I can’t help but feel a tinge of envy. In the words of IDF captain Udi Heller—who is autistic—it took “a lot of courage to get this project off the ground.” “Not every army or chief of staff would do this.”
Would the U.S. military? The answer probably won’t matter for me, given my age and the civilian life I’ve grown into. But there are constant reminders of opportunities in life I could never have because I was categorically ineligible for military service. I will never be eligible for the many public benefits available only to veterans, ranging from housing assistance to health care to elderly support to education. (These sorts of benefits would actually disproportionately benefit disabled Americans—who disproportionately fall behind economically for lack of access to these resources.) I wonder whether future generations of my family will be eligible for the USAA policies I owe to my father-in-law’s time in the Marines and National Guard. Every time the flag is presented with a color guard at a sporting event, it’s a reminder of the pride those of us with disabilities could share in more fully.
I hope that this can change. Over time, the military has made room for waves of previously excluded Americans to serve. Disabled Americans like me could someday have our own heroes like the thirty women who recently became the first female Army Rangers. Or like Henry O. Flipper, the first Black graduate from West Point, which now gives an award in his honor to the graduate who shows “the highest qualities of leadership, self-discipline, and perseverance in the face of unusual difficulties.”
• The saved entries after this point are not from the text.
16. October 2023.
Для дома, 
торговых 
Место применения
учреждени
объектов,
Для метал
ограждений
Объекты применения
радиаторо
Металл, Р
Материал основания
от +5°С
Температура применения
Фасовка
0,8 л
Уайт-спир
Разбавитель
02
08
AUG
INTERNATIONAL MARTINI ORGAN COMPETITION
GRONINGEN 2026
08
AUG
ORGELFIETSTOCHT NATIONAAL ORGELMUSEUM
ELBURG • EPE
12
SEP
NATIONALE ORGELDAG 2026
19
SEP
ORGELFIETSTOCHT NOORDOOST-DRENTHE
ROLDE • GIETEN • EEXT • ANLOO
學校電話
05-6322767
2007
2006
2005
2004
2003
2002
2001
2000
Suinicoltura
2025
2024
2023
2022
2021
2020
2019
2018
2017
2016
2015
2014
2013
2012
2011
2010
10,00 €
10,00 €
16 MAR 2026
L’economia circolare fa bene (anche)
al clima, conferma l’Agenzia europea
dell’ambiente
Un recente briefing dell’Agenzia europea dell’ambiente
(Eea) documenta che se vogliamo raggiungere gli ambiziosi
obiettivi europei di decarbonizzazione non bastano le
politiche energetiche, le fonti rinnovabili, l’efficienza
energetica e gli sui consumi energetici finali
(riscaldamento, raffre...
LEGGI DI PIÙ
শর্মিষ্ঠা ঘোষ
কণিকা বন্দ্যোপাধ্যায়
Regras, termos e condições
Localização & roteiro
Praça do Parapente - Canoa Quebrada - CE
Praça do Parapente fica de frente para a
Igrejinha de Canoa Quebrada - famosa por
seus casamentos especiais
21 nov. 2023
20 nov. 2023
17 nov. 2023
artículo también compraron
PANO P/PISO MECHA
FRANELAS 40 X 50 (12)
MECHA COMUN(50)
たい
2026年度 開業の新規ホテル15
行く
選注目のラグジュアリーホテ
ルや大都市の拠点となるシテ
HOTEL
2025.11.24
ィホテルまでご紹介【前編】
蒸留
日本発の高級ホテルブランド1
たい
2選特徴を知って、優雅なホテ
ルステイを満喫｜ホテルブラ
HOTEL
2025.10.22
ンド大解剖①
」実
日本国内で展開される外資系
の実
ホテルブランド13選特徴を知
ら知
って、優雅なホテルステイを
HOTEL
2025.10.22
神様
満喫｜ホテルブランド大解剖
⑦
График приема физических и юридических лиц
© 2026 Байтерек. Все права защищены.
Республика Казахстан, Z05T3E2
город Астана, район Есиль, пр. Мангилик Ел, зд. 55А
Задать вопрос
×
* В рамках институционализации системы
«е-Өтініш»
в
What exactly would service look like? Combat action is likely forever beyond the reach of a wheelchair user. But surely many of us could contribute in the same way as the brave autistic men and women of IDF. Difficult cases may prevent most forms of service, or even all, for potential recruits with major mental or learning disabilities. The need for accommodations could sometimes become so great as to distract from the military’s core missions. There is wisdom in starting off with the pilot-program approach taken by Titkadmu and Roim Rachok, focusing on disabilities that may be more readily accommodated and military support needs.
Still, even a modest experiment could enable the military and disabled people to learn together what is possible. Just fifty years ago, Americans could not imagine a wheelchair user serving as a public school teacher. How far we’ve come—and many of us are forever grateful to our country for the opportunities we now enjoy. Will the day come when we can repay something of that debt through military service?